Of course, there will also always be room for someone to take photos of actual things that actually happen, as records, as documents of the thing, of the event. Perhaps all those photos will be run through the AI to pretty 'em up before we ever see them.

Probably a market for raw material for the mill (see "phone snaps" in the portrait example.)

I do not believe that the photograph as itself will carry any substantive cultural weight. I have given up on the idea that somehow the actual realness of the frame is what matters to ordinary people; what matters is that it looks real, not that it is real, and the machines can certainly make it look real.

Is it art? Sure it's art. It's as art as a photo, as art as an automatic or random drawing. Better than the last two, it tends to actually look like something, so it's not a largely theoretical footnote in art history. It looks like something, and it can mean in the approriate way. What's not to like?
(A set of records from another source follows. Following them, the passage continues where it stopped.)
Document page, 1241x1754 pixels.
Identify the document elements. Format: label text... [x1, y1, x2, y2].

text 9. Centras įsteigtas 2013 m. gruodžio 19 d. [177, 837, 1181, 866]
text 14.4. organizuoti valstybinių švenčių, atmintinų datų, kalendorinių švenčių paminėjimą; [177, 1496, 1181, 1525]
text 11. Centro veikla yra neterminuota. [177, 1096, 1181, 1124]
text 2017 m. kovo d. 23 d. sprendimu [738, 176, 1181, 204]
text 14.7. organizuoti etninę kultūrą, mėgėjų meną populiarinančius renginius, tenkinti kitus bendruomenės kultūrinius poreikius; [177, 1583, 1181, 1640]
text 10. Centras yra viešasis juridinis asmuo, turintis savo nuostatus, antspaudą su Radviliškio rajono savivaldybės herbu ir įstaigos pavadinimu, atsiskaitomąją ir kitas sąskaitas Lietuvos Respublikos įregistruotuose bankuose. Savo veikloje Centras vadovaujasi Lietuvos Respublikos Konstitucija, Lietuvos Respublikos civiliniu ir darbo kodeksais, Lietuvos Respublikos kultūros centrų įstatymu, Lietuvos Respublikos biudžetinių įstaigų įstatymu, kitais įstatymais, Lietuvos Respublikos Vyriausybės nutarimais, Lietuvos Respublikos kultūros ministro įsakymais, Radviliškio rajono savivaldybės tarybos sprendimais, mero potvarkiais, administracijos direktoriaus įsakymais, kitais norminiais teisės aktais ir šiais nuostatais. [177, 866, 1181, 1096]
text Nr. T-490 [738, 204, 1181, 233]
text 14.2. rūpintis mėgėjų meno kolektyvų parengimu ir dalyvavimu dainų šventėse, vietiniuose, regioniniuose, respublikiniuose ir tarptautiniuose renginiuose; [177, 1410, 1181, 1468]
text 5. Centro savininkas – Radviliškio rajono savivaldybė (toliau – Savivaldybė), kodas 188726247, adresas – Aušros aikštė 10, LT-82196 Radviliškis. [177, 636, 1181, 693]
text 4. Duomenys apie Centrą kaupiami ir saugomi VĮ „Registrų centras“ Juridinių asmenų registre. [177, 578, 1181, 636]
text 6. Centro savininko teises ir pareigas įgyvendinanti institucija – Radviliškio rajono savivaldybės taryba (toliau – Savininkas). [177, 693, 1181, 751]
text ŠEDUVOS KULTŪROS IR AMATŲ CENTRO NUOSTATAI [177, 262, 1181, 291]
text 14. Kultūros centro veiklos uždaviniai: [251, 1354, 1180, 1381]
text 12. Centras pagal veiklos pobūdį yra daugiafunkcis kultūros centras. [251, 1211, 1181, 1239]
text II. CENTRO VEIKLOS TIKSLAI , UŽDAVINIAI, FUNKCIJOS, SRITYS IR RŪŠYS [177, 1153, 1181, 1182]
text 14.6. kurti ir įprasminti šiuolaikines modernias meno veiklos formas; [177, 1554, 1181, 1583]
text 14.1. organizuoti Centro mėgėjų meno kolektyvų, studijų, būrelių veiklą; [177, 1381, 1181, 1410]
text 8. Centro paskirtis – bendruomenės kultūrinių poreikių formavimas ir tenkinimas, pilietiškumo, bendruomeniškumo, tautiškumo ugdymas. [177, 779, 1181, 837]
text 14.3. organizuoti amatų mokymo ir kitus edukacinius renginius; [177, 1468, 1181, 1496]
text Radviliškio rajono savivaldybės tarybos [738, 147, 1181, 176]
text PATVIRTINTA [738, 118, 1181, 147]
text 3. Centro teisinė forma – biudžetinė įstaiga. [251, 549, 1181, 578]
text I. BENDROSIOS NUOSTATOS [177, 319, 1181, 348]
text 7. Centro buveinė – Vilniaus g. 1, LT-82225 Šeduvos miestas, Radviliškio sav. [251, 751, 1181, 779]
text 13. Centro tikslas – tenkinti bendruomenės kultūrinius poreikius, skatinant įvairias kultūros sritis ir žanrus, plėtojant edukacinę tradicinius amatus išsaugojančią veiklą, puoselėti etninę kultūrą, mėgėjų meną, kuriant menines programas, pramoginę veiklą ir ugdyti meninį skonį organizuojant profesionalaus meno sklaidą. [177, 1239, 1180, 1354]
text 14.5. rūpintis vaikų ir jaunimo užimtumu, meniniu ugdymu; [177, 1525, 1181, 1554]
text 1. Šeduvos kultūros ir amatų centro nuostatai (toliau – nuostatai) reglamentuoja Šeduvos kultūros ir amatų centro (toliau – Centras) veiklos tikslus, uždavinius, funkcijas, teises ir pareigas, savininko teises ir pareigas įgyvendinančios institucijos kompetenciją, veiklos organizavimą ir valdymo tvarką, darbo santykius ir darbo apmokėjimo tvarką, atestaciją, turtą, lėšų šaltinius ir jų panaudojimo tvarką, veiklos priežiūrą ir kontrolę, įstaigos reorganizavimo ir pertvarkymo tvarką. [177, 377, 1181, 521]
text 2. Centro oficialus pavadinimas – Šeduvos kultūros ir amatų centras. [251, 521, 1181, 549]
  1. "art" just isn't a useful word to use here for me, for the same reason when people talk about what god wants they may as well replace that word with random noises for all the specificity it has

    the issue for me is A: creativity and degrees thereof and B: relation to real world events etc

    You're going to get people who really do use their creativity to make clever and arresting images/bodies of work by exploiting the right prompts, and that's great! I want to see that AI-generated work. A lot of, if not almost all of what I've seen, however, evidences the creative power of the people who wrote the AI, and a lot of evidence of humankind's creative mediocrity elsewhere. An engineer can make a guitar-playing machine that does it better than a human, and people will rightly be amazed, but really, they're amazed by the engineer's ingenuity and actually, any song of X complicatedness will do.

    The other issue is that properly great bodies of photographic work often come from very immanent and culturally/historically significant scenarios, and except for the possibility of making deepfakes and basically bullshitting, I really don't think that AI will override the great power photography has to deal with what people walk through, observe and experience happening here and now, even if on an image-to-image basis people tend to just like narratives and not truth-verification. Unless it's a purely aesthetic project, part of the narrative is usually the people and events surrounding the images, whatever context that is, and people are going to find a difference in significance for the same reason that we get impressed by good, well-earned musicianship from flawed, fleshy guitarists, even if romantically we might want to deal in "pure" images

    1. That's the kind of sharp, thoughtful, comment I pay the big bucks for. Thank you.

    2. My invoice is overdue. Just sayin'

    3. This art/AI stuff is much too hard for us unpaid interns. I'm happy to leave it to the pros.

  2. What if you described a scene to another photographer or painter or graphic artist and they produced an image for you. Would that be art? Aren't human beings just moist AIs?